### Data section
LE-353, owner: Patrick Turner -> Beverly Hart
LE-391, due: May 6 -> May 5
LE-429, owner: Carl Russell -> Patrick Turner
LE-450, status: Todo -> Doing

==

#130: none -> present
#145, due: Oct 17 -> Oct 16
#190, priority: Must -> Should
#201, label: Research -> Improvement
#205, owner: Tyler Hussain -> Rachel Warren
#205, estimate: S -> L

### Task requirements
The answer must consist of every line above that holds the string "Patrick", copied exactly.

### Result for this exercise
LE-353, owner: Patrick Turner -> Beverly Hart
LE-429, owner: Carl Russell -> Patrick Turner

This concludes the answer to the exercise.